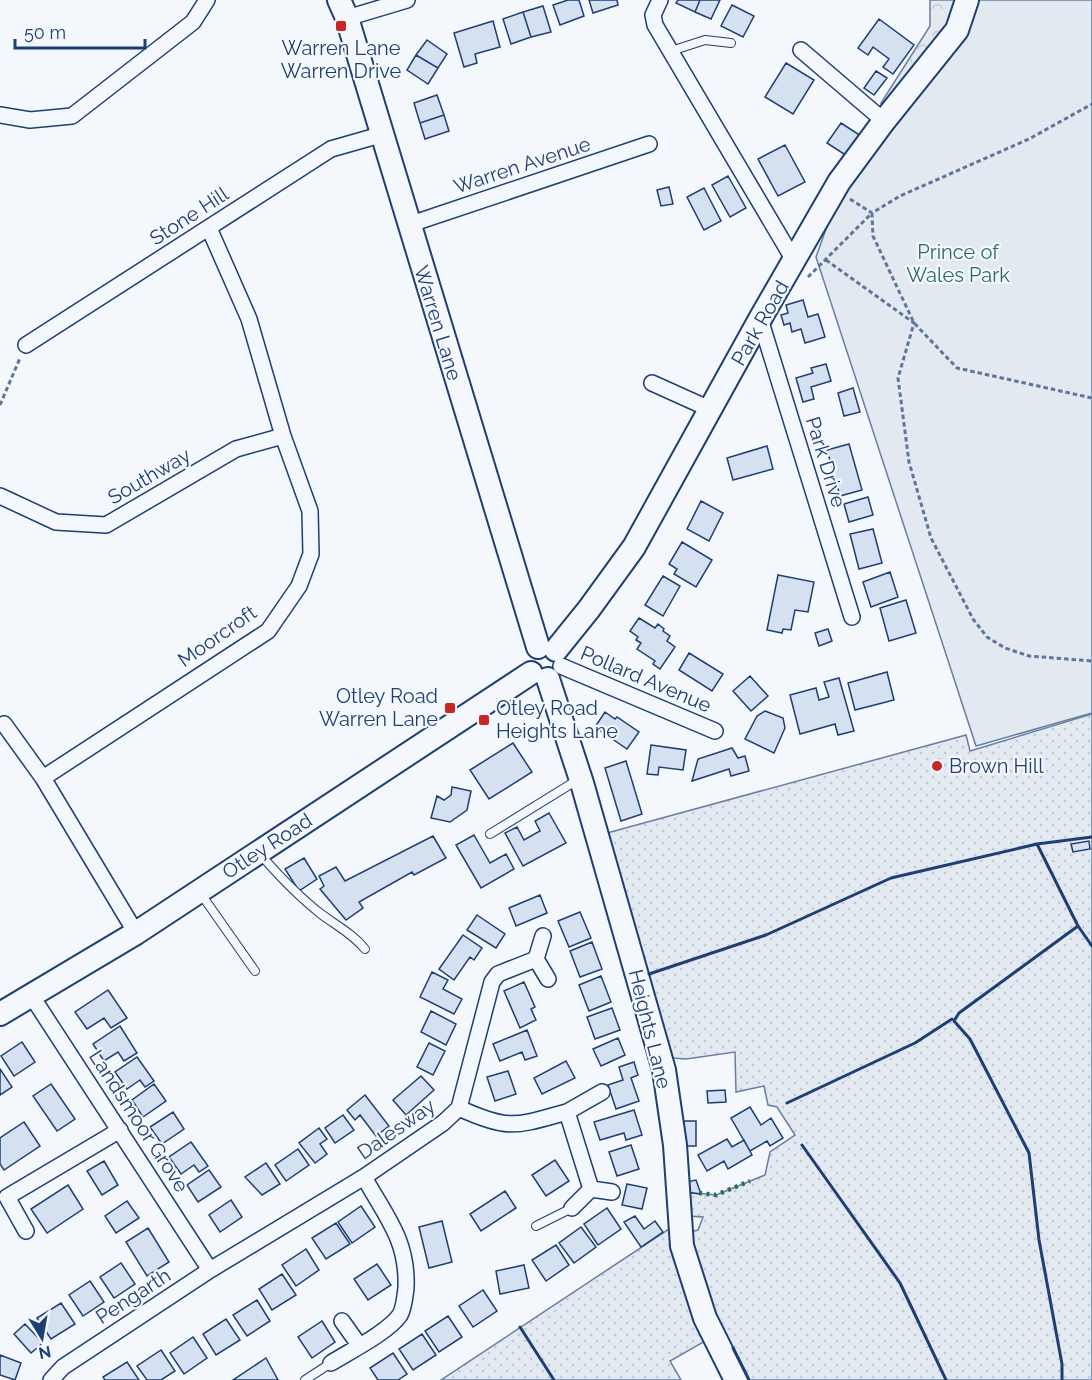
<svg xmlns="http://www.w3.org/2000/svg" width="1092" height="1380" font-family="Raleway,sans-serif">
<defs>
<pattern id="grass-dots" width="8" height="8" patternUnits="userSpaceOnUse" patternTransform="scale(1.5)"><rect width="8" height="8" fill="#e3e9f0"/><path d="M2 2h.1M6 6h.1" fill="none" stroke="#c2c9d1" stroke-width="1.8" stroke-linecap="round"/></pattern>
<pattern id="forest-crowns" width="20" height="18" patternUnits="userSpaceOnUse" patternTransform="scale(1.5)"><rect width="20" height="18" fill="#e3e9f0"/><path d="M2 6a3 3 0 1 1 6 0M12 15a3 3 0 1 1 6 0" fill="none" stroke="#c2c9d1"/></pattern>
</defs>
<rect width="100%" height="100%" fill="#f4f7fb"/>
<path fill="url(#grass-dots)" stroke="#687fa3" stroke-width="1.5" d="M1092,714V1380H749L703,1290L690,1232L698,1230L703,1217L687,1216L686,1192L716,1195L765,1175L770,1152L795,1135L777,1107L768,1105L764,1086L736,1092L735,1052L686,1059L672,1058L607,833L966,735L970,751Z
M672,1227L688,1302L707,1340L670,1361L681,1380H441Z"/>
<path fill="url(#forest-crowns)" stroke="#687fa3" stroke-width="1.5" d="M930,0H957L938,43L887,108L881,103L930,26Z"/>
<path fill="#e3e9f0" stroke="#687fa3" stroke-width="1.5" d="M974,0H1092V713L976,746L816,257L835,204Z"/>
<path fill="#d5e0f0" stroke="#1d3f73" stroke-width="1.5" d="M568,0H579L584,16L560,25L553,5Z
M589,0H617L618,5L593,13Z
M678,0H700L695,12L676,3Z
M700,0H720L711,19L695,12Z
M732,5L754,16L743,37L721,26Z
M543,6L551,32L531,37L523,12Z
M523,12L531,37L511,44L503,19Z
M879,19L914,45L893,74L883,67L889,59L873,47L868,55L858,48Z
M493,21L500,47L475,54L477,63L464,67L454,33Z
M427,40L447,54L438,68L416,55Z
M416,55L438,68L428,84L407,70Z
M786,63L814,80L793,114L765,97Z
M876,71L887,78L874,95L864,88Z
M437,95L444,115L420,123L414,103Z
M444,115L449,131L425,139L420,123Z
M841,123L861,136L847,156L827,143Z
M785,145L805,182L778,196L758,159Z
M728,176L746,208L730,217L712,185Z
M669,187L673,204L661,206L657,190Z
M704,188L721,221L704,230L687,197Z
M803,300L808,317L818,314L825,337L805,343L801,329L792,332L790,323L784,325L781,315L788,313L786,305Z
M826,364L831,381L811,387L814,399L803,402L796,378L813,373L811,368Z
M853,388L860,412L844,416L838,393Z
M849,444L862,490L840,496L827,450Z
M767,446L773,469L733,480L727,458Z
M868,497L873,515L849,522L844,504Z
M701,501L723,513L709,541L687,529Z
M873,529L882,563L859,569L850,534Z
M682,542L712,560L696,587L674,574L677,569L669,564Z
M890,572L898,597L871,607L863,582Z
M778,575L814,582L808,612L795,610L791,630L783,629L782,633L767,630Z
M663,576L680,586L663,616L645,605Z
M906,600L916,633L889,641L880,608Z
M639,618L655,628L658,624L664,629L663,631L670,636L667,641L675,647L660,669L653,664L655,661L637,649L641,643L636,640L638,637L630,631Z
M828,629L832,641L819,646L815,633Z
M689,653L723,674L712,691L679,670Z
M887,672L894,700L855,710L848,683Z
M750,676L768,696L751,711L733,691Z
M839,678L854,731L838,735L835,724L800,734L790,695L816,688L819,700L829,697L824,682Z
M765,711L783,718L785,728L774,753L745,739L757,716Z
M605,712L615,719L617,717L639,732L627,749L595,727Z
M513,743L532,772L489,799L470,770Z
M651,745L686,750L683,770L659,767L658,775L647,774Z
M732,748L738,758L745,756L749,771L731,776L729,769L692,781L698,759Z
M626,761L642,814L621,821L605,768Z
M452,787L471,791L467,810L450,822L431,818L437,796L444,800L451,795Z
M549,813L566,843L523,866L505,833L517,827L524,840L540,831L535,821Z
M474,835L490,863L506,854L514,869L481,888L456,845Z
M433,836L446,858L414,875L412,872L359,902L363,908L346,920L320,889L324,886L319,876L336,867L345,881Z
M1089,841L1090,849L1073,852L1071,844Z
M304,858L317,879L299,891L285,869Z
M540,895L547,913L516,926L509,908Z
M580,912L591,938L569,947L558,921Z
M477,915L505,934L496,948L467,930Z
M463,935L482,948L474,960L470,957L454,980L439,969Z
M592,942L602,969L580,977L570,951Z
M432,972L448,980L443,989L462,999L454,1014L420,997Z
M601,976L611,1002L589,1011L579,985Z
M524,982L535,1007L531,1009L536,1020L520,1028L504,991Z
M108,990L127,1018L111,1028L104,1018L87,1029L75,1012Z
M612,1008L620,1030L595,1039L587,1017Z
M431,1011L456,1024L446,1045L421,1032Z
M120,1026L137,1053L124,1061L118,1052L104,1061L93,1044Z
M527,1030L537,1056L525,1060L522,1052L500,1061L493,1044Z
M618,1038L625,1055L601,1066L593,1049Z
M22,1042L35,1062L14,1076L1,1056Z
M429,1043L445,1051L433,1075L417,1067Z
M137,1057L154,1081L145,1087L140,1080L127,1089L115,1072Z
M566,1061L575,1078L542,1094L534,1078Z
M634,1062L638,1075L631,1078L639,1101L616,1109L608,1085L623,1080L619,1067Z
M0,1069L12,1087L0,1095Z
M508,1071L516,1094L495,1101L487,1077Z
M421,1076L434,1090L406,1115L393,1100Z
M51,1084L75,1119L57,1131L33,1096Z
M154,1084L166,1101L143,1117L132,1100Z
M725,1090L726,1102L708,1103L707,1091Z
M365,1095L389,1126L376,1136L360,1115L355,1120L347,1110Z
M750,1107L761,1125L771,1118L783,1138L770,1146L767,1141L750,1151L731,1118Z
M634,1110L642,1135L626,1140L624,1133L600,1140L594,1122Z
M173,1112L184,1129L162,1144L150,1127Z
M343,1115L354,1130L335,1143L325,1128Z
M684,1121H696V1146H684Z
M24,1122L40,1146L4,1170L0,1164V1138Z
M319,1128L327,1139L320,1144L327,1154L315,1163L299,1143Z
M727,1139L732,1147L744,1140L752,1155L728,1169L724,1161L707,1171L698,1155Z
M191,1142L208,1166L199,1172L194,1165L181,1174L169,1157Z
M631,1145L639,1169L617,1176L609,1152Z
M298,1149L309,1165L286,1181L275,1165Z
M555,1160L569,1181L546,1196L532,1175Z
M104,1161L118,1185L102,1195L87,1171Z
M266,1163L280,1184L262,1195L245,1177Z
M209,1170L221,1187L198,1202L187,1185Z
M696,1180L701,1194L686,1192V1182Z
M627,1184L647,1188L642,1209L622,1205Z
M68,1185L83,1209L47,1233L31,1209Z
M505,1191L516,1208L481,1231L470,1214Z
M231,1200L242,1217L220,1232L209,1215Z
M127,1201L139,1218L116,1233L105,1216Z
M361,1206L375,1227L352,1243L338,1222Z
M607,1208L621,1229L598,1245L584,1224Z
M635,1216L644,1229L655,1221L663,1232L641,1247L624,1222Z
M442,1221L452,1262L429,1268L419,1227Z
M336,1223L350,1244L326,1259L312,1238Z
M581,1227L596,1247L574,1263L559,1243Z
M148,1228L169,1262L147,1276L126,1242Z
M556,1245L569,1265L546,1281L532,1260Z
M306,1249L319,1270L296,1286L282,1265Z
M121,1263L135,1284L114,1298L100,1277Z
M377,1264L391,1285L368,1300L354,1279Z
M524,1265L529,1288L500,1294L496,1271Z
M282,1274L296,1295L272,1310L259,1289Z
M90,1281L104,1302L83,1316L69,1295Z
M483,1290L497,1311L473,1327L459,1306Z
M257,1300L270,1321L247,1336L233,1315Z
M61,1303L75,1324L51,1339L37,1318Z
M448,1316L462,1337L439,1352L425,1331Z
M226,1319L240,1340L216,1355L203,1334Z
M322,1321L335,1342L312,1358L298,1337Z
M25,1324L43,1343L31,1353L14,1334Z
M422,1334L436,1355L413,1370L399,1349Z
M193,1337L207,1358L184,1374L170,1353Z
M161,1350L175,1371L161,1380H147L137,1366Z
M393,1353L407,1374L398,1380H378L370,1368Z
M0,1355L21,1363L15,1380L0,1375Z
M266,1358L278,1380H233Z
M127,1362L139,1380H105L103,1377Z"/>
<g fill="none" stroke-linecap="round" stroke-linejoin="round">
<defs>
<path id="lane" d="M671,51L705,40L731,43
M490,834L579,779
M260,854C279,876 298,896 321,914C337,926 353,934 365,949
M201,894L255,971
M536,1226L572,1208
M305,1380L331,1363"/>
<path id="street" d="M660,0L653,15L655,25L795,262
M347,18L407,0
M801,50L884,121
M0,115L30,120L72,116L193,22L207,0
M408,225L649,144
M760,319L852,617
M26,345L331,149L380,135
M652,383L712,410
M0,496L56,522L106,525L236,449L283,436
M561,666L715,731
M4,724L43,778
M136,933L43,778L268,631L299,586L311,554L310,511L283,436L249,319L209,228
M536,959L548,979
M31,995L210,1270
M459,1108C509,1131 516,1126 567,1112L591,1189L572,1208
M567,1112L602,1092
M591,1189L612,1192
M26,1231L7,1197L120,1130
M342,1321L359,1345
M331,1363C350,1351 387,1333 400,1315C404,1308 405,1296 406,1288C408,1240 386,1217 364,1177
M51,1380L63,1367L210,1270L364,1177L443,1123L459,1108L492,982L498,974L536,959L543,936"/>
<path id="secondary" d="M339,0L347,18L538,647
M556,650L589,609L634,547L760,319L839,182L884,121L957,30L967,0
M548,679L582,783L664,1070L675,1145L682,1246L705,1318L736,1380
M0,1014L136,933L531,673"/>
</defs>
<use href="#lane" stroke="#1d3f73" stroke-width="10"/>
<use href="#street" stroke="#1d3f73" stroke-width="18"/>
<use href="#secondary" stroke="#1d3f73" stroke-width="26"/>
<path stroke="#5e769c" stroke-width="3" stroke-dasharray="4.5 3" stroke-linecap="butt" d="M850,199L872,213L900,196L1029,139L1092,104
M872,213L873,236L914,323L957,368L1092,398
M826,260L914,323L898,378L909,462L931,538L973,619L987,637L1005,648L1029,656L1092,661
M808,277L872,213
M0,405L20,358"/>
<use href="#lane" stroke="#f4f7fb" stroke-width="8"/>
<use href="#street" stroke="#f4f7fb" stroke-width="15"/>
<use href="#secondary" stroke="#f4f7fb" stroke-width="22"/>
<path stroke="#2c6c60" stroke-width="4.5" stroke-dasharray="3 4.5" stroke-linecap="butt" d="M699,1193L716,1195L750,1181"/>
<path stroke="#1d3f73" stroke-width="3" d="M1037,844L1078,926L1092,946
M649,974L766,935L891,878L1037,844L1092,837
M787,1103L915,1043L952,1019
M802,1145L900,1283L946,1380
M520,1327L554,1380
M733,1348L749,1380
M1062,1380V1364L1039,1240L1029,1153L970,1039L954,1021L959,1013L1078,926"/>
</g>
<g fill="#c62828" stroke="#f4f7fb" stroke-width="2">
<rect x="335" y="20" width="12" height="12" rx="3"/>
<rect x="444" y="702" width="12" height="12" rx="3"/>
<rect x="478" y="714" width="12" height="12" rx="3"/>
<circle cx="937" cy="766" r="6"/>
</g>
<g text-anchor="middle" stroke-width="4.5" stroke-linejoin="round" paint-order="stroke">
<g font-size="20" fill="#1d3f73" stroke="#f4f7fb" text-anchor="start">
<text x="341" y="55" text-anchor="middle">Warren Lane<tspan x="341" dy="23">Warren Drive</tspan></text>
<text x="438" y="703" text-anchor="end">Otley Road<tspan x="438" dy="23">Warren Lane</tspan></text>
<text x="496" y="715">Otley Road<tspan x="496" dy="23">Heights Lane</tspan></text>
<text x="949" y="773">Brown Hill</text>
</g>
<g font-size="20" fill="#1d3f73" stroke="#f4f7fb">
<text transform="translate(522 165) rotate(-18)" y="7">Warren Avenue</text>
<text transform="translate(189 216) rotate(-33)" y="7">Stone Hill</text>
<text transform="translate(438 323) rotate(73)" y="7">Warren Lane</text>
<text transform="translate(760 323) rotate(-60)" y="7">Park Road</text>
<text transform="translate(826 462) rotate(73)" y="7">Park Drive</text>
<text transform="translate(149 476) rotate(-30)" y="7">Southway</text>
<text transform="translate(217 636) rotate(-35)" y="7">Moorcroft</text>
<text transform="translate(646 679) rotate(23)" y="7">Pollard Avenue</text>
<text transform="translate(267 846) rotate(-33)" y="7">Otley Road</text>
<text transform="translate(650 1029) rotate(76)" y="7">Heights Lane</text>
<text transform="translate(139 1121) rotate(57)" y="7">Landsmoor Grove</text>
<text transform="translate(396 1129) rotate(-35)" y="7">Dalesway</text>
<text transform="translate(133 1296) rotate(-33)" y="7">Pengarth</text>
</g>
<g font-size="20" fill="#2c6c60" stroke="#f4f7fb">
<text x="958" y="259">Prince of<tspan x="958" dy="23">Wales Park</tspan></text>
</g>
</g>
<g transform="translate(42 1338) rotate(169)" stroke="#f4f7fb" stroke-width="4.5" paint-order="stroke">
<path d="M0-4.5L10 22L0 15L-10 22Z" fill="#1d3f73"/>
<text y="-9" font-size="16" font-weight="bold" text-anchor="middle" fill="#1d3f73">N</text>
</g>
<path d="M15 39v9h130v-9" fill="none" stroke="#1d3f73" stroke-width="3"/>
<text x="24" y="39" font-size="18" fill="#1d3f73" stroke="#f4f7fb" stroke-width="4.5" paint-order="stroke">50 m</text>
</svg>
——————————
→ **Task prompt**: Would you retype exactly the lines above, from the line with "M0,1355L21,1363L15,1380L0,1375Z" to the line with "M652,383L712,410", with both end lines kept and nothing more?

→ **Exercise output**:
M0,1355L21,1363L15,1380L0,1375Z
M266,1358L278,1380H233Z
M127,1362L139,1380H105L103,1377Z"/>
<g fill="none" stroke-linecap="round" stroke-linejoin="round">
<defs>
<path id="lane" d="M671,51L705,40L731,43
M490,834L579,779
M260,854C279,876 298,896 321,914C337,926 353,934 365,949
M201,894L255,971
M536,1226L572,1208
M305,1380L331,1363"/>
<path id="street" d="M660,0L653,15L655,25L795,262
M347,18L407,0
M801,50L884,121
M0,115L30,120L72,116L193,22L207,0
M408,225L649,144
M760,319L852,617
M26,345L331,149L380,135
M652,383L712,410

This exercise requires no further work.